Politico: Britain looks to chart different course from EU on industrial champions

While the talk in the EU is turning to heavyweight corporate champions that can tackle the U.S. and China, the man tasked with making Britain more competitive is not fully convinced that big is beautiful.

For John Penrose, a Conservative parliamentarian who has to write a review on how to turbocharge competition after Brexit, the answer to bouncing back from the coronavirus crisis is a laser-like focus on delivering the best value for consumers, rather than cutting more slack to big businesses.

That’s a very different tone from the political consensus emerging in continental Europe. Angered that the European Commission last year shot down a rail mega merger between Alstom and Siemens, France and Germany are arguing that it is high time to stop obsessing about consumer prices as the key factor in deciding mergers, and instead allow companies to turn into global big hitters.

In an interview with POLITICO, Penrose said Britain’s competition rules should be set up “so that, by maximizing competition, they are as consumer- and citizen-friendly as possible,” he said. “Instinctively,” he said, this implies “tilting the balance of power toward citizens and consumers, in favor of them rather than in favor of producers.”
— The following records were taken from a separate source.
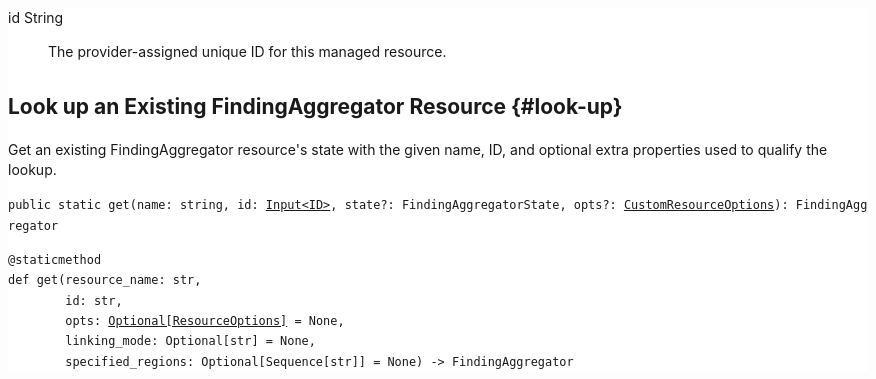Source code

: <div>
<pulumi-choosable type="language" values="yaml">
<dl class="resources-properties"><dt class="property-"
            title="">
        <span id="id_yaml">
<a data-swiftype-name="resource-property" data-swiftype-type="text" href="#id_yaml" style="color: inherit; text-decoration: inherit;">id</a>
</span>
        <span class="property-indicator"></span>
        <span class="property-type">String</span>
    </dt>
    <dd><p>The provider-assigned unique ID for this managed resource.</p>
</dd></dl>
</pulumi-choosable>
</div>



## Look up an Existing FindingAggregator Resource {#look-up}

Get an existing FindingAggregator resource's state with the given name, ID, and optional extra properties used to qualify the lookup.
<div>
<pulumi-chooser type="language" options="typescript,python,go,csharp,java,yaml"></pulumi-chooser>
</div>

<div>
<pulumi-choosable type="language" values="javascript,typescript">
<div class="highlight"><pre class="chroma"><code class="language-typescript" data-lang="typescript"><span class="k">public static </span><span class="nf">get</span><span class="p">(</span><span class="nx">name</span><span class="p">:</span> <span class="nx">string</span><span class="p">,</span> <span class="nx">id</span><span class="p">:</span> <span class="nx"><a href="/docs/reference/pkg/nodejs/pulumi/pulumi/#ID">Input&lt;ID&gt;</a></span><span class="p">,</span> <span class="nx">state</span><span class="p">?:</span> <span class="nx">FindingAggregatorState</span><span class="p">,</span> <span class="nx">opts</span><span class="p">?:</span> <span class="nx"><a href="/docs/reference/pkg/nodejs/pulumi/pulumi/#CustomResourceOptions">CustomResourceOptions</a></span><span class="p">): </span><span class="nx">FindingAggregator</span></code></pre></div>
</pulumi-choosable>
</div>

<div>
<pulumi-choosable type="language" values="python">
<div class="highlight"><pre class="chroma"><code class="language-python" data-lang="python"><span class=nd>@staticmethod</span>
<span class="k">def </span><span class="nf">get</span><span class="p">(</span><span class="nx">resource_name</span><span class="p">:</span> <span class="nx">str</span><span class="p">,</span>
        <span class="nx">id</span><span class="p">:</span> <span class="nx">str</span><span class="p">,</span>
        <span class="nx">opts</span><span class="p">:</span> <span class="nx"><a href="/docs/reference/pkg/python/pulumi/#pulumi.ResourceOptions">Optional[ResourceOptions]</a></span> = None<span class="p">,</span>
        <span class="nx">linking_mode</span><span class="p">:</span> <span class="nx">Optional[str]</span> = None<span class="p">,</span>
        <span class="nx">specified_regions</span><span class="p">:</span> <span class="nx">Optional[Sequence[str]]</span> = None<span class="p">) -&gt;</span> FindingAggregator</code></pre></div>
</pulumi-choosable>
</div>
The champions approach has flaws, he stressed. “If you end up weakening competition too far, in an attempt to protect national champions, you run the risk of making those champions much less competitive on an international basis.”
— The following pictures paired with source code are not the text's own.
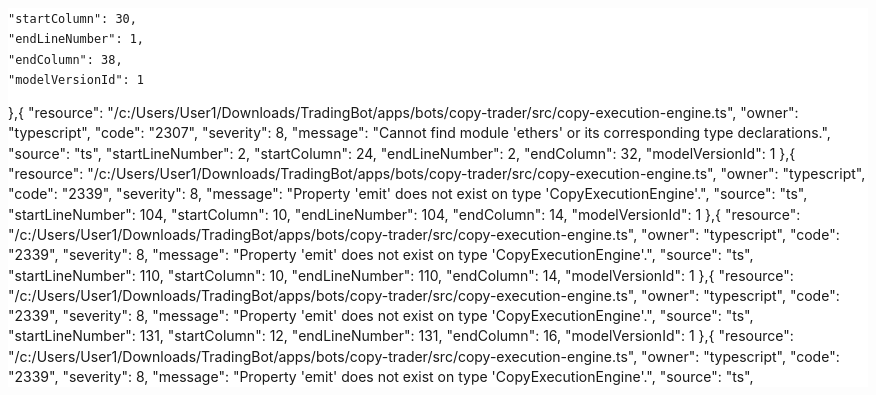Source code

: 	"startColumn": 30,
	"endLineNumber": 1,
	"endColumn": 38,
	"modelVersionId": 1
},{
	"resource": "/c:/Users/User1/Downloads/TradingBot/apps/bots/copy-trader/src/copy-execution-engine.ts",
	"owner": "typescript",
	"code": "2307",
	"severity": 8,
	"message": "Cannot find module 'ethers' or its corresponding type declarations.",
	"source": "ts",
	"startLineNumber": 2,
	"startColumn": 24,
	"endLineNumber": 2,
	"endColumn": 32,
	"modelVersionId": 1
},{
	"resource": "/c:/Users/User1/Downloads/TradingBot/apps/bots/copy-trader/src/copy-execution-engine.ts",
	"owner": "typescript",
	"code": "2339",
	"severity": 8,
	"message": "Property 'emit' does not exist on type 'CopyExecutionEngine'.",
	"source": "ts",
	"startLineNumber": 104,
	"startColumn": 10,
	"endLineNumber": 104,
	"endColumn": 14,
	"modelVersionId": 1
},{
	"resource": "/c:/Users/User1/Downloads/TradingBot/apps/bots/copy-trader/src/copy-execution-engine.ts",
	"owner": "typescript",
	"code": "2339",
	"severity": 8,
	"message": "Property 'emit' does not exist on type 'CopyExecutionEngine'.",
	"source": "ts",
	"startLineNumber": 110,
	"startColumn": 10,
	"endLineNumber": 110,
	"endColumn": 14,
	"modelVersionId": 1
},{
	"resource": "/c:/Users/User1/Downloads/TradingBot/apps/bots/copy-trader/src/copy-execution-engine.ts",
	"owner": "typescript",
	"code": "2339",
	"severity": 8,
	"message": "Property 'emit' does not exist on type 'CopyExecutionEngine'.",
	"source": "ts",
	"startLineNumber": 131,
	"startColumn": 12,
	"endLineNumber": 131,
	"endColumn": 16,
	"modelVersionId": 1
},{
	"resource": "/c:/Users/User1/Downloads/TradingBot/apps/bots/copy-trader/src/copy-execution-engine.ts",
	"owner": "typescript",
	"code": "2339",
	"severity": 8,
	"message": "Property 'emit' does not exist on type 'CopyExecutionEngine'.",
	"source": "ts",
In addition to the broad questions of principle, one of the more specific problems that Penrose will have to address in his report is geographical. “Why is it in the U.K. that London and the southeast are world class in terms of productivity and competitive edge, but lots of the rest of the U.K. is below the EU average?” he asked. “One of the questions which we need to address is: Are there differences in the levels of competitive pressure?”

Penrose is one-half of a high-flying Westminster power couple. His wife, Dido Harding, was recently appointed head of the NHS’s coronavirus test and trace program and made acting chair of new public health agency, the National Institute for Health Protection.
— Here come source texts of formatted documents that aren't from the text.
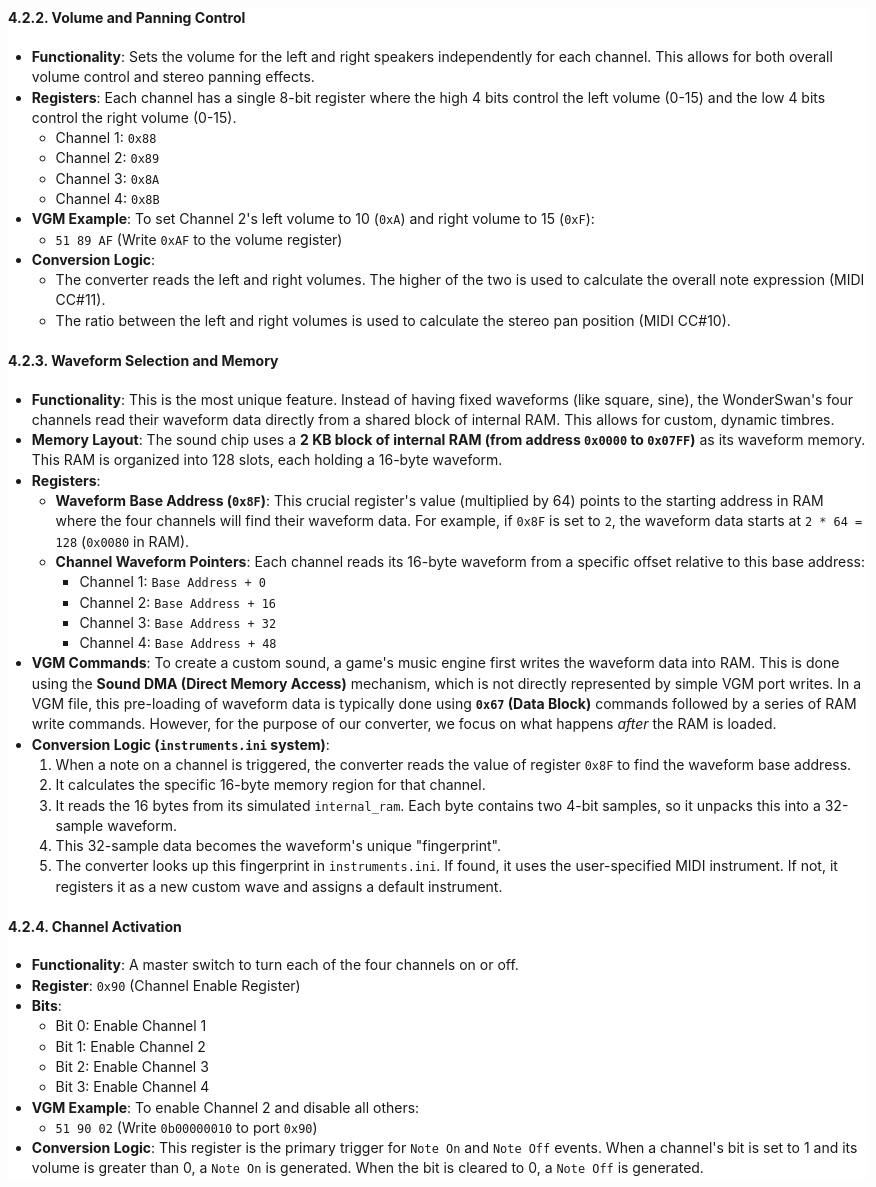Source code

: #### 4.2.2. Volume and Panning Control
*   **Functionality**: Sets the volume for the left and right speakers independently for each channel. This allows for both overall volume control and stereo panning effects.
*   **Registers**: Each channel has a single 8-bit register where the high 4 bits control the left volume (0-15) and the low 4 bits control the right volume (0-15).
    *   Channel 1: `0x88`
    *   Channel 2: `0x89`
    *   Channel 3: `0x8A`
    *   Channel 4: `0x8B`
*   **VGM Example**: To set Channel 2's left volume to 10 (`0xA`) and right volume to 15 (`0xF`):
    *   `51 89 AF` (Write `0xAF` to the volume register)
*   **Conversion Logic**:
    *   The converter reads the left and right volumes. The higher of the two is used to calculate the overall note expression (MIDI CC#11).
    *   The ratio between the left and right volumes is used to calculate the stereo pan position (MIDI CC#10).

#### 4.2.3. Waveform Selection and Memory
*   **Functionality**: This is the most unique feature. Instead of having fixed waveforms (like square, sine), the WonderSwan's four channels read their waveform data directly from a shared block of internal RAM. This allows for custom, dynamic timbres.
*   **Memory Layout**: The sound chip uses a **2 KB block of internal RAM (from address `0x0000` to `0x07FF`)** as its waveform memory. This RAM is organized into 128 slots, each holding a 16-byte waveform.
*   **Registers**:
    *   **Waveform Base Address (`0x8F`)**: This crucial register's value (multiplied by 64) points to the starting address in RAM where the four channels will find their waveform data. For example, if `0x8F` is set to `2`, the waveform data starts at `2 * 64 = 128` (`0x0080` in RAM).
    *   **Channel Waveform Pointers**: Each channel reads its 16-byte waveform from a specific offset relative to this base address:
        *   Channel 1: `Base Address + 0`
        *   Channel 2: `Base Address + 16`
        *   Channel 3: `Base Address + 32`
        *   Channel 4: `Base Address + 48`
*   **VGM Commands**: To create a custom sound, a game's music engine first writes the waveform data into RAM. This is done using the **Sound DMA (Direct Memory Access)** mechanism, which is not directly represented by simple VGM port writes. In a VGM file, this pre-loading of waveform data is typically done using **`0x67` (Data Block)** commands followed by a series of RAM write commands. However, for the purpose of our converter, we focus on what happens *after* the RAM is loaded.
*   **Conversion Logic (`instruments.ini` system)**:
    1.  When a note on a channel is triggered, the converter reads the value of register `0x8F` to find the waveform base address.
    2.  It calculates the specific 16-byte memory region for that channel.
    3.  It reads the 16 bytes from its simulated `internal_ram`. Each byte contains two 4-bit samples, so it unpacks this into a 32-sample waveform.
    4.  This 32-sample data becomes the waveform's unique "fingerprint".
    5.  The converter looks up this fingerprint in `instruments.ini`. If found, it uses the user-specified MIDI instrument. If not, it registers it as a new custom wave and assigns a default instrument.

#### 4.2.4. Channel Activation
*   **Functionality**: A master switch to turn each of the four channels on or off.
*   **Register**: `0x90` (Channel Enable Register)
*   **Bits**:
    *   Bit 0: Enable Channel 1
    *   Bit 1: Enable Channel 2
    *   Bit 2: Enable Channel 3
    *   Bit 3: Enable Channel 4
*   **VGM Example**: To enable Channel 2 and disable all others:
    *   `51 90 02` (Write `0b00000010` to port `0x90`)
*   **Conversion Logic**: This register is the primary trigger for `Note On` and `Note Off` events. When a channel's bit is set to 1 and its volume is greater than 0, a `Note On` is generated. When the bit is cleared to 0, a `Note Off` is generated.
His report is expected by the end of the year, but he already plans some changes. “Our last Competition Act in this country was 1998 … It was before Google, before Facebook, … so it’s clear that we will need to update our competition laws,” he said.

Penrose stressed the importance for U.K. institutions — such as the Competition and Markets Authority and the Competition Appeal Tribunal — to be prepared and “pick up the slack” once the U.K. is no longer covered by the EU’s antitrust regime. It’s “tremendously important” that they have the resources, he added, “in order to deliver a competitive economy.”

He explained that it was essentially a political choice whether market rules are set up to favor citizens and consumers or producers.

“Markets aren’t the law of the jungle,” Penrose said. “Markets are created by human beings, they run according to laws … That means we can change them if we want to.”

While much of the Brexit debate centers on whether the U.K. and EU will align on state aid policy — the rules for paying government subsidies into key sectors — he did not see mirroring that as part of his mandate. “I don’t think that what I’m being asked to do is to come up with some sort of regional subsidy system,” the MP said. “We don’t have to slavishly repeat what’s already being done in Brussels. We may be able to improve on” the EU state aid system, he added.

While Penrose thought competition policy had to remain focused on consumer welfare, he did acknowledge the threat posed by industrial giants elsewhere.

“The danger is that an internationally competitive firm may get undermined by unfair or subsidized competition from somewhere else,” he noted.

But he insisted this was a distinct concern from competition policy. “That’s why, for example, in the U.K., there’s been an industrial strategy developed over the last couple of years.”

This means, according to the MP, that competition policy is meant to boost competition, while industrial policy is meant to protect competitive firms from unfair competition. Not the other way around.